Please repeat the text of all the records below word for word, leaving out the pictures.

Data provided:
'''

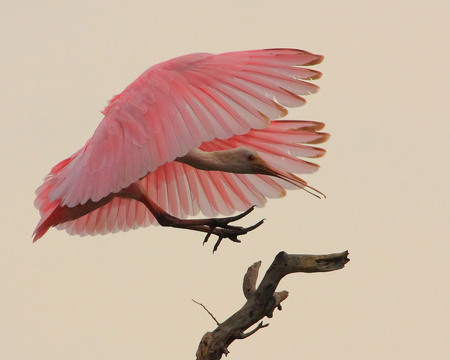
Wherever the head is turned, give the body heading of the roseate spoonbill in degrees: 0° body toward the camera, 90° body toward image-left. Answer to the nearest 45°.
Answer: approximately 270°
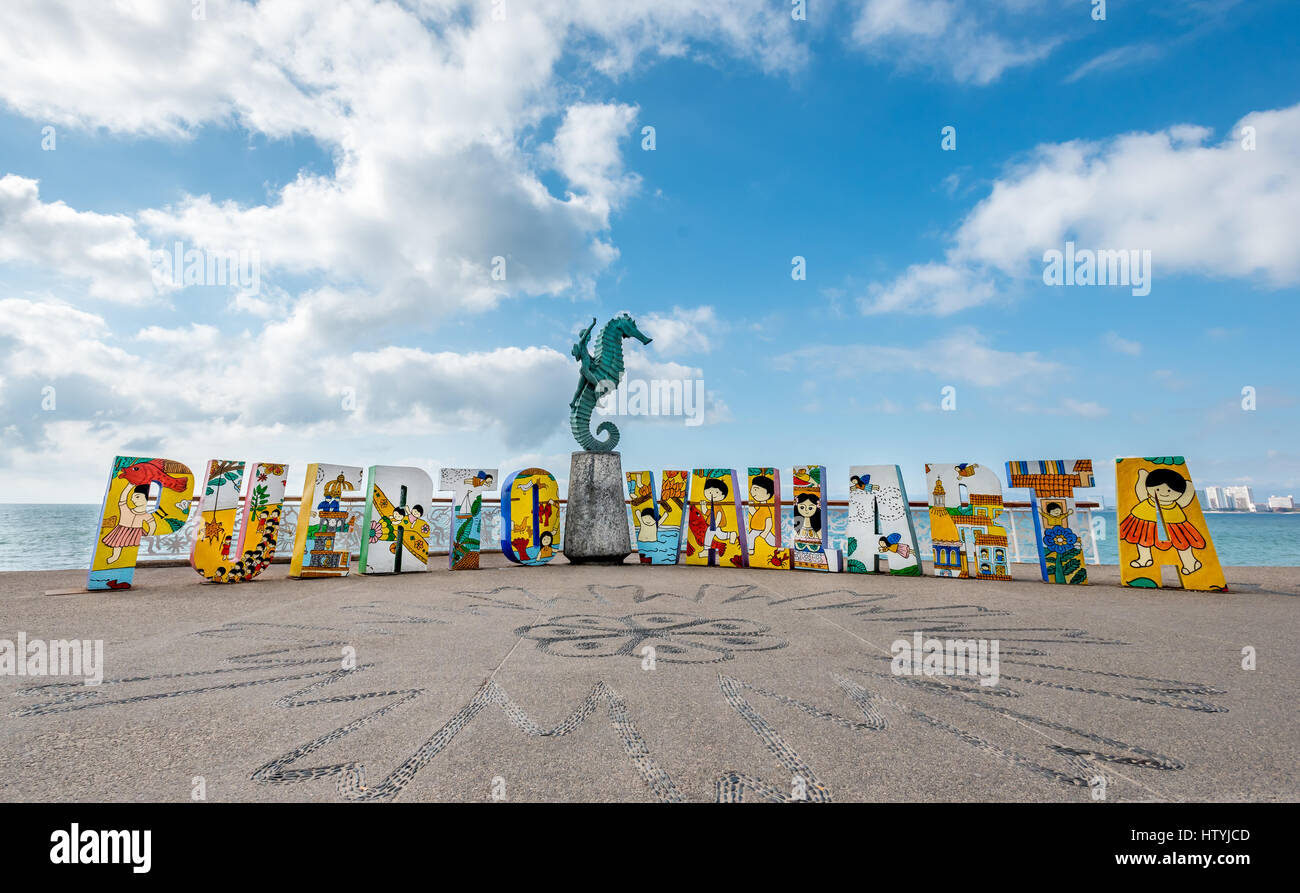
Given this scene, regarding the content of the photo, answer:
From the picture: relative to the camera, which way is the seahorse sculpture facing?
to the viewer's right
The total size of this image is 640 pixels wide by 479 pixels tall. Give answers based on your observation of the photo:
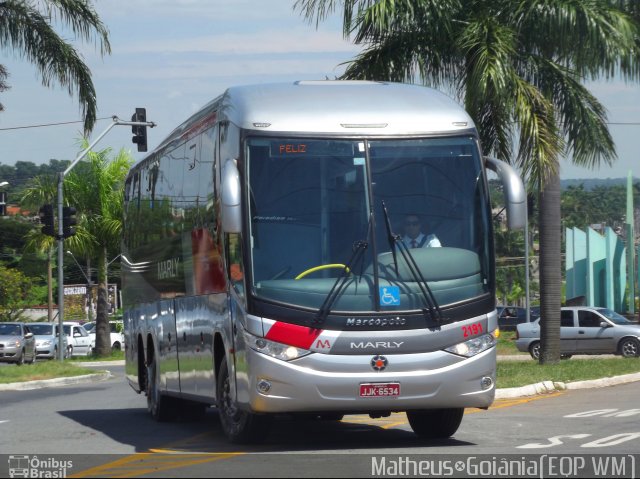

'''

Your response:
Wherever the head is turned, give the body heading of the roseate spoonbill in degrees: 0° body toward the camera, 90° body toward image-left. Answer to the nearest 45°.
Answer: approximately 270°
Given this scene, regarding the content of the photo, answer:
From the picture: relative to the camera, which way is the seahorse sculpture facing?
to the viewer's right
The total size of this image is 640 pixels wide by 479 pixels tall. Give answers based on your observation of the photo:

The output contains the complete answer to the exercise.